BEGIN The data
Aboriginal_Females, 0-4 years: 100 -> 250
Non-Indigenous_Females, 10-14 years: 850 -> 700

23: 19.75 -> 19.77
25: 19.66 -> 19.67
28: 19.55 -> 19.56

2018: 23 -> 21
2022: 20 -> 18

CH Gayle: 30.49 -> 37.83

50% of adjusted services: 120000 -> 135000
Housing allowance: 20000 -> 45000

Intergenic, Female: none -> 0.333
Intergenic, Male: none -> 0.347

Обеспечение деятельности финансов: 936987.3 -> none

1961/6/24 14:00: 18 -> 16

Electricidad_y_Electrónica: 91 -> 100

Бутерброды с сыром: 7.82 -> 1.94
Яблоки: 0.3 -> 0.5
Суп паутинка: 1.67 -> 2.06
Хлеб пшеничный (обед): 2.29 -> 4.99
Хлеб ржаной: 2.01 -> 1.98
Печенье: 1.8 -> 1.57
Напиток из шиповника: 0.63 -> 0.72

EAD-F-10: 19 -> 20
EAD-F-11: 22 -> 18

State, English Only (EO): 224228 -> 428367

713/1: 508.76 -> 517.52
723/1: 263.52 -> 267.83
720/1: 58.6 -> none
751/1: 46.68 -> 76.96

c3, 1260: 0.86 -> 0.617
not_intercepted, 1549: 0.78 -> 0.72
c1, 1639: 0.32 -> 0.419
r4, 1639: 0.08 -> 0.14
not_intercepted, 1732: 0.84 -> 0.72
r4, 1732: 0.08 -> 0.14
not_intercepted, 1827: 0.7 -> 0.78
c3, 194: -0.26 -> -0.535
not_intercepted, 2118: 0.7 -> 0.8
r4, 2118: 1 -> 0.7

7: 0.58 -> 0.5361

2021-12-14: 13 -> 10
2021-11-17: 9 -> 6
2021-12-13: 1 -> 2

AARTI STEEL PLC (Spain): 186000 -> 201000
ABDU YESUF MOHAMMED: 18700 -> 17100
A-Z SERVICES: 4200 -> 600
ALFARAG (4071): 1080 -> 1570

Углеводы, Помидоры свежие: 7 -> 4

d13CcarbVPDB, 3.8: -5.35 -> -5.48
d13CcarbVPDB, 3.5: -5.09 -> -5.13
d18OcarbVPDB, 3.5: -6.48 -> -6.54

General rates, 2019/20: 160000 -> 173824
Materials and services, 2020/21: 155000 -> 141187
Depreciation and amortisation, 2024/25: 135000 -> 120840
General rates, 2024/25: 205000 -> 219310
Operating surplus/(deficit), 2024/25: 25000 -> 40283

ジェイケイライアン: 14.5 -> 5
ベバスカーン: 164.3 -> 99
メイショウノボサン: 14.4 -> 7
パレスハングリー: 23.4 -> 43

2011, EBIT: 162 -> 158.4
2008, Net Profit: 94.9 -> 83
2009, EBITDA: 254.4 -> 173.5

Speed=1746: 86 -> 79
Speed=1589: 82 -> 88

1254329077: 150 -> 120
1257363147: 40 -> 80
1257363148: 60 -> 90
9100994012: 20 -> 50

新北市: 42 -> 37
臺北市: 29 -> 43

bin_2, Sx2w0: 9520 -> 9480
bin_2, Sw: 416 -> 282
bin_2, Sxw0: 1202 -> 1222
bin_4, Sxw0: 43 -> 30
END The data
Repeat all of the material, exactly as it reads.

Aboriginal_Females, 0-4 years: 100 -> 250
Non-Indigenous_Females, 10-14 years: 850 -> 700

23: 19.75 -> 19.77
25: 19.66 -> 19.67
28: 19.55 -> 19.56

2018: 23 -> 21
2022: 20 -> 18

CH Gayle: 30.49 -> 37.83

50% of adjusted services: 120000 -> 135000
Housing allowance: 20000 -> 45000

Intergenic, Female: none -> 0.333
Intergenic, Male: none -> 0.347

Обеспечение деятельности финансов: 936987.3 -> none

1961/6/24 14:00: 18 -> 16

Electricidad_y_Electrónica: 91 -> 100

Бутерброды с сыром: 7.82 -> 1.94
Яблоки: 0.3 -> 0.5
Суп паутинка: 1.67 -> 2.06
Хлеб пшеничный (обед): 2.29 -> 4.99
Хлеб ржаной: 2.01 -> 1.98
Печенье: 1.8 -> 1.57
Напиток из шиповника: 0.63 -> 0.72

EAD-F-10: 19 -> 20
EAD-F-11: 22 -> 18

State, English Only (EO): 224228 -> 428367

713/1: 508.76 -> 517.52
723/1: 263.52 -> 267.83
720/1: 58.6 -> none
751/1: 46.68 -> 76.96

c3, 1260: 0.86 -> 0.617
not_intercepted, 1549: 0.78 -> 0.72
c1, 1639: 0.32 -> 0.419
r4, 1639: 0.08 -> 0.14
not_intercepted, 1732: 0.84 -> 0.72
r4, 1732: 0.08 -> 0.14
not_intercepted, 1827: 0.7 -> 0.78
c3, 194: -0.26 -> -0.535
not_intercepted, 2118: 0.7 -> 0.8
r4, 2118: 1 -> 0.7

7: 0.58 -> 0.5361

2021-12-14: 13 -> 10
2021-11-17: 9 -> 6
2021-12-13: 1 -> 2

AARTI STEEL PLC (Spain): 186000 -> 201000
ABDU YESUF MOHAMMED: 18700 -> 17100
A-Z SERVICES: 4200 -> 600
ALFARAG (4071): 1080 -> 1570

Углеводы, Помидоры свежие: 7 -> 4

d13CcarbVPDB, 3.8: -5.35 -> -5.48
d13CcarbVPDB, 3.5: -5.09 -> -5.13
d18OcarbVPDB, 3.5: -6.48 -> -6.54

General rates, 2019/20: 160000 -> 173824
Materials and services, 2020/21: 155000 -> 141187
Depreciation and amortisation, 2024/25: 135000 -> 120840
General rates, 2024/25: 205000 -> 219310
Operating surplus/(deficit), 2024/25: 25000 -> 40283

ジェイケイライアン: 14.5 -> 5
ベバスカーン: 164.3 -> 99
メイショウノボサン: 14.4 -> 7
パレスハングリー: 23.4 -> 43

2011, EBIT: 162 -> 158.4
2008, Net Profit: 94.9 -> 83
2009, EBITDA: 254.4 -> 173.5

Speed=1746: 86 -> 79
Speed=1589: 82 -> 88

1254329077: 150 -> 120
1257363147: 40 -> 80
1257363148: 60 -> 90
9100994012: 20 -> 50

新北市: 42 -> 37
臺北市: 29 -> 43

bin_2, Sx2w0: 9520 -> 9480
bin_2, Sw: 416 -> 282
bin_2, Sxw0: 1202 -> 1222
bin_4, Sxw0: 43 -> 30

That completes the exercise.